The Wisconsin GOP cabal that was former Governor Scott Walker plus the continuing Assembly Speaker Robin Vos and Senate Majority Leader Scott Fitzgerald kept kicking the can down the road on funding for highway repairs and construction. In their last two budgets, hewing to their no tax increase mantras, instead of raising the gasoline tax or auto registration fees…they borrowed money to balance the state’s Department of Transportation budget. Seems like a pretty odd way to do things for fiscal conservatives…millions of dollars in borrowing.

Now long time readers will remember that I have been a proponent of raising the gasoline tax to cover the expenses of highway and roadway maintenance. Particularly as gasoline prices have hit historic lows in Wisconsin. And during his campaign, Democratic Governor Tony Evers stated that everything was on the table to solve the highway funding crisis…including raising the gas tax and possibly tolling.

And the governor has put together a task force to review highway funding and possibly make suggestions for the next biennial budget. Wouldn’t that appropriate?
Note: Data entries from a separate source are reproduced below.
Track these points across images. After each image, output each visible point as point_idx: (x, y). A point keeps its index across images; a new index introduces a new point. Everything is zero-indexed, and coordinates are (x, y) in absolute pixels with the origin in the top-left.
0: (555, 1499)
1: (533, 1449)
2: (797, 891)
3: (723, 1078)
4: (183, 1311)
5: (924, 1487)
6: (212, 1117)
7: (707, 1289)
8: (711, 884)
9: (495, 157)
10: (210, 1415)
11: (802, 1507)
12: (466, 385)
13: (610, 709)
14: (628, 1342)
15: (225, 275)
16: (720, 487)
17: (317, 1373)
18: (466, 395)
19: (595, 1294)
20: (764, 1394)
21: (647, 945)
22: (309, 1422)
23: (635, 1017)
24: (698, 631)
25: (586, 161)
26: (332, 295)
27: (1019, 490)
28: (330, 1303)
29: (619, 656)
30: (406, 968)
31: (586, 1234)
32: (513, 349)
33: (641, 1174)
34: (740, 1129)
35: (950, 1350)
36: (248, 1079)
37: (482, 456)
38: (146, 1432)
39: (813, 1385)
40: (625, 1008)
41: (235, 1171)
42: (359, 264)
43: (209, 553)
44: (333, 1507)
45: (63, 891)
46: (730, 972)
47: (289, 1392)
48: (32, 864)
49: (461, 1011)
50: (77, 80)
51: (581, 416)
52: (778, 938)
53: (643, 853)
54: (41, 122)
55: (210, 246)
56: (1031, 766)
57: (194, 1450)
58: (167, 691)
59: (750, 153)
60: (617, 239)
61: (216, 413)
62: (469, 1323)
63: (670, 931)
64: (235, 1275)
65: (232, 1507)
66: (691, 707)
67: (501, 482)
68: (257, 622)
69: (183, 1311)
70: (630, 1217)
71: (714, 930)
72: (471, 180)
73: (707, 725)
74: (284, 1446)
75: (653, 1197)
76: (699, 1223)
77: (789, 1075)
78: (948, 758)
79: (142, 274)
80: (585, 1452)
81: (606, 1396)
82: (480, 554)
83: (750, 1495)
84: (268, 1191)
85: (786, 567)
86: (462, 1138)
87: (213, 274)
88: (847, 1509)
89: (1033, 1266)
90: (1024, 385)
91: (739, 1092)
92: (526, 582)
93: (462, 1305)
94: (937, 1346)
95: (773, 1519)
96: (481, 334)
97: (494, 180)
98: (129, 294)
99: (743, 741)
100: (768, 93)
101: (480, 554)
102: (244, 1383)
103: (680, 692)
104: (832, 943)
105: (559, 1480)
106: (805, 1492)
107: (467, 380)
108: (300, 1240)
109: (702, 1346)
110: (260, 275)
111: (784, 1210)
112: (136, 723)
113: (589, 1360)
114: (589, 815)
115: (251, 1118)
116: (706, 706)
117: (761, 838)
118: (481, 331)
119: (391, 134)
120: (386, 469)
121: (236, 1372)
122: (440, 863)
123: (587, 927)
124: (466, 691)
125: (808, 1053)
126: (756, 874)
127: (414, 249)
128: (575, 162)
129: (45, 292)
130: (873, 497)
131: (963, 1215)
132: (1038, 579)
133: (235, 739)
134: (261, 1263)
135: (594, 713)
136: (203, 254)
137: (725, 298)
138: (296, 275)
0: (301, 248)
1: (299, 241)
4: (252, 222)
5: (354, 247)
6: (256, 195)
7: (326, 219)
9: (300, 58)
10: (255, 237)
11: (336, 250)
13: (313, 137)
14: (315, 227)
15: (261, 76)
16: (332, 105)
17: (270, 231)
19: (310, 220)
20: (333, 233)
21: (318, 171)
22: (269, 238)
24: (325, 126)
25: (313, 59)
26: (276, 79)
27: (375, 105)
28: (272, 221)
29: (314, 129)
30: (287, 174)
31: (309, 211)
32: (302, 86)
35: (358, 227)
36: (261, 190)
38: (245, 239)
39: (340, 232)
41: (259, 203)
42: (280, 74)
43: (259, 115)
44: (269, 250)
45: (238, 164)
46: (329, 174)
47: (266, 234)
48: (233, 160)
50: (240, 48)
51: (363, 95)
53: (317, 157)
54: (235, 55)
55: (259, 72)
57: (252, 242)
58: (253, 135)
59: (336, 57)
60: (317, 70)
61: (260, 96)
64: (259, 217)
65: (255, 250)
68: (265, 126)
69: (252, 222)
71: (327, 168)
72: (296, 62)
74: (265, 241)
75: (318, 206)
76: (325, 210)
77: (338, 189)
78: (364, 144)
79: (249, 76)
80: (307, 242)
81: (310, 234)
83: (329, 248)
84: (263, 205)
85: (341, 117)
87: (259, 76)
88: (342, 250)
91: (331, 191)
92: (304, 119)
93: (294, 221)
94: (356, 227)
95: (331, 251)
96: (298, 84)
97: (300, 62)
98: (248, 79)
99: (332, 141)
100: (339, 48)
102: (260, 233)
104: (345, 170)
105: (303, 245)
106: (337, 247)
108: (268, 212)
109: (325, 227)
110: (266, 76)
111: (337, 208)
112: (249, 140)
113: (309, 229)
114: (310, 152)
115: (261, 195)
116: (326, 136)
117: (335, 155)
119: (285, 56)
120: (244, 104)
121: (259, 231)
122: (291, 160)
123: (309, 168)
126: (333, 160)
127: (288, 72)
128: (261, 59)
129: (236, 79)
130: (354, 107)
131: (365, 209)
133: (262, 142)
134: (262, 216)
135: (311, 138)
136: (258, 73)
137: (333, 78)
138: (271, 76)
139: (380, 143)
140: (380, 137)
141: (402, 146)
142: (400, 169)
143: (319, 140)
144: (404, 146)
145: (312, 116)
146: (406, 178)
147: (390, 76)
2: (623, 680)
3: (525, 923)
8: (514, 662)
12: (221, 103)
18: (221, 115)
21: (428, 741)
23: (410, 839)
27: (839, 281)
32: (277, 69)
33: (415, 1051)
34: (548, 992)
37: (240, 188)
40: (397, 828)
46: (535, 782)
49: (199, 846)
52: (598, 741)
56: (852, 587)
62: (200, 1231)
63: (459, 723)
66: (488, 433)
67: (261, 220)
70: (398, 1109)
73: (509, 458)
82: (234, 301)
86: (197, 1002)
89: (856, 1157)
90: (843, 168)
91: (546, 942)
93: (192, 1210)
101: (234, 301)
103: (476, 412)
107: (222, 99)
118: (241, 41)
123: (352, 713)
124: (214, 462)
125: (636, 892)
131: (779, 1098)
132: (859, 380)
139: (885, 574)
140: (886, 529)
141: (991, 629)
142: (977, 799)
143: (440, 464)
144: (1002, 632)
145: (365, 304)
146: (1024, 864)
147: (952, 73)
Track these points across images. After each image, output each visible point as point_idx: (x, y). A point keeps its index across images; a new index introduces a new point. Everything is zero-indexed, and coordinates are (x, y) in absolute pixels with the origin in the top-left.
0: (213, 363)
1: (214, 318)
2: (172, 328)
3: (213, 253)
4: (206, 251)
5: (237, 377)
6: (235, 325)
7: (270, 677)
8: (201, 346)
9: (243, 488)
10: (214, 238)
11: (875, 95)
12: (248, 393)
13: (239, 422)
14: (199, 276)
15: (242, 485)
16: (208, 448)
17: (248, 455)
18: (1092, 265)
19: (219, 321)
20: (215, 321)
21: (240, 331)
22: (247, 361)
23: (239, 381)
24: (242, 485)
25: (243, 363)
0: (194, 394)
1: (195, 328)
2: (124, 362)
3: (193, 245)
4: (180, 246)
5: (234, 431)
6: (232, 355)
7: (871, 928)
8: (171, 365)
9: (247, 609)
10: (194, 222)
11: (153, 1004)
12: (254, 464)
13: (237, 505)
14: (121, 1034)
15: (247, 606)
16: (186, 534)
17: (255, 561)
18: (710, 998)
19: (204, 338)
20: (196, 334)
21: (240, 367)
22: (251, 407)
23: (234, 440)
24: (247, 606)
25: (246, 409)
Well, the GOP leadership brain trust has decided to throw their weight behind tolling. They’ve had years to solve the issue and they have come up with tolling? First of all, they essentially had all of those years of the Walker era to develop tolling options. So this rather sounds like a 2019 version of the lame duck legislation…do anything possible to poke the Democratic governor in the eye with a GOP stick.

Tolling is an incredibly stupid idea. It will take years to implement. It can’t currently be done on federal highways without changes in legislation out of Washington. We have very few state highways that are worthy of a toll. Fewer major bridges that could be tolled. It would take years of engineering (cost) followed by property acquisition (cost) and then construction of toll plazas, booths and card readers (cost) (assuming we go with a pass system) and software/network/infrastructure to make it run (cost) (and we know how well state IT projects go). And I bet we don’t even have a good handle on how much potential revenue tolling would produce (yes I know it depends how many miles we can toll and how much we think we can charge). And it probably won’t pay for anything besides itself, even if it manages to do that. Illinois is always complaining about not having enough funds to maintain their tollways just before raising the tolls.

But why can’t we raise the gas tax? Well it won’t raise enough money! And tolling will (see previous paragraph)?

At that forum (Wisconsin Counties Association), Fitzgerald said raising the gas tax by 10 cents a gallon — from 32.9 cents to 42.9 cents — wouldn’t raise enough to fix the state’s roads. An increase of that size would funnel more than $330 million a year into transportation.

Only $330 million…per year! Think of that (sarcasm) That’s about what the state borrowed in the last biennial budget for the DOT. So we would have enough to offset similar future borrowing PLUS another $300 million or so in the next budget. And why are we talking 10 cents out of hand? Maybe 12 or 15? What do we need to keep state routes from crumbling back to dust?

So what is the advantage of raising the gas tax? It doesn’t cost much to implement. We already have a gas tax. We already have a collection mechanism in place. We already have years of metrics on the revenue stream for rate changes. Pass an increase…set a date…change the rate metrics in the system(s)…and off you go.

Downsides? We still have the growing population of electric and hybrids that don’t pay gas taxes at the equivalent rate as traditional gas powered vehicles. We have the continued improvement in fuel efficiency that reduces gas tax revenues. But those are things that the governor’s task force can review and suggest workarounds for future budget periods.

There’s no time like the present to get this done. Tax could increase with the new budget. Putting it off longer just delays transportation revenue improvements and allows further deterioration of state roadways. And the longer we put off repairs and maintenance…the more expensive it gets.

(so who’s wallet is whispering in Speaker Vos and Majority Leader Fitzgerald’s ear…saying tolling is the way to go?)

Take the two minutes to read the entire article at the link above. But here are a couple of excerpts that just make you wonder:


Assembly Speaker Robin Vos of Rochester and Senate Majority Leader Scott Fitzgerald of Juneau described placing tolls around the state as a way to fix the state’s highways and bridges.


“You can do it on bridges. You can do it in an awful lot of places. So I think there’s a lot more flexibility (on where tolls can be placed) and that’s why we wanted this study,” Vos said.


Assembly Minority Leader Gordon Hintz of Oshkosh said he wants more money for roads, but considers tolling the worst way to do it.


He questioned the Republicans’ sincerity, saying it would take years to implement tolls and much of the money would go toward operating the tolls instead of building roads.


“That’s not a solution,” Hintz said. “We need money today and it’s going to have to be something like a gas tax or some additional immediate revenue to stop the hole that we’ve dug to pay for the things that we need to do.”


“Sen. Fitzgerald and Rep. Vos have been talking about tolling for six years. It seems to be one of those things they throw out there to act like they’re doing something but they never actually do something.”